- **Exercise aim**
Rewrite all of the material with "Age Class" swapped for "Age Group" and everything else left as it is. Don't include the pictures.

- **Data records**
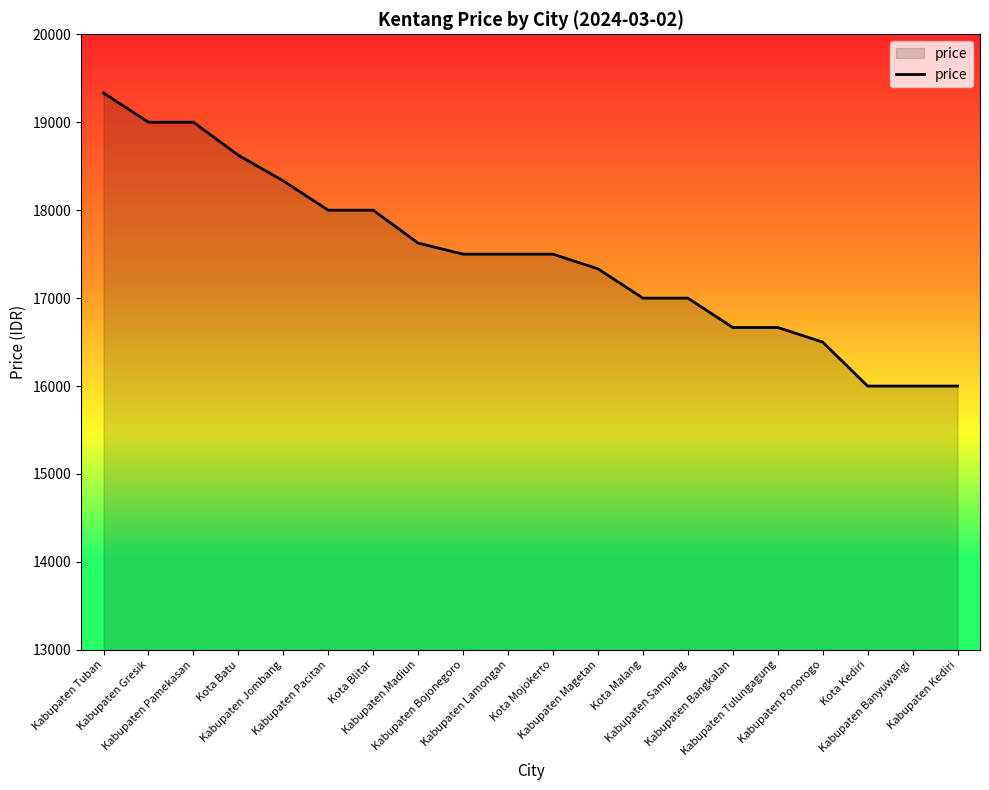

How many values are below 17500?

9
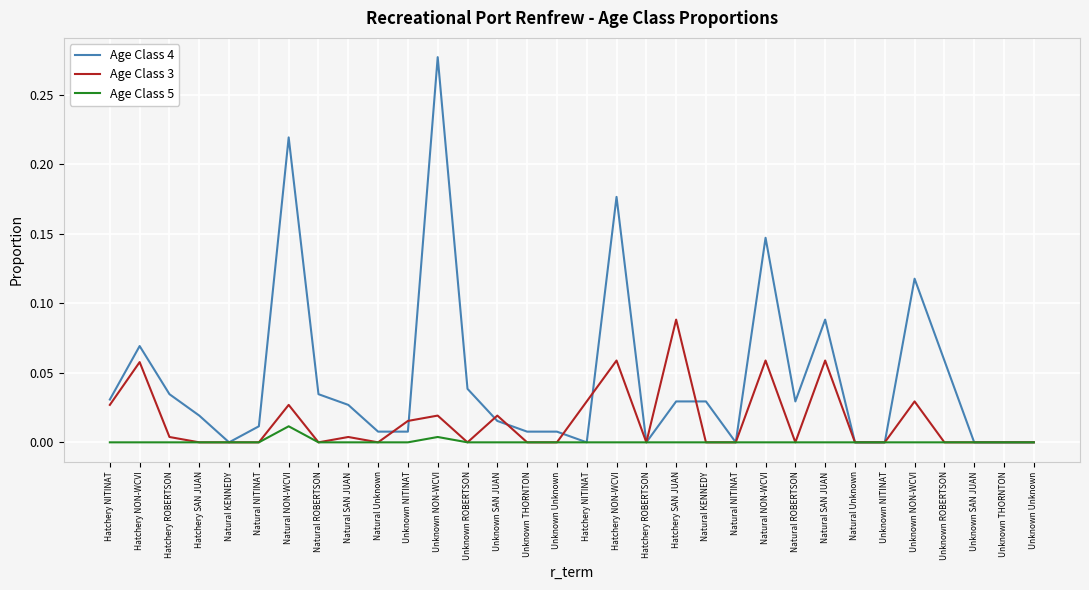

True or false: Age Class 5 has a value of 0.0 at Unknown NITINAT.

True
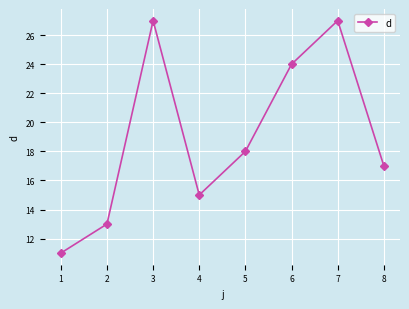

Is this an area chart (filled region under the line)?

No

- **Response to the task**
How many values are below 17500?

9

True or false: Age Group 5 has a value of 0.0 at Unknown NITINAT.

True

Is this an area chart (filled region under the line)?

No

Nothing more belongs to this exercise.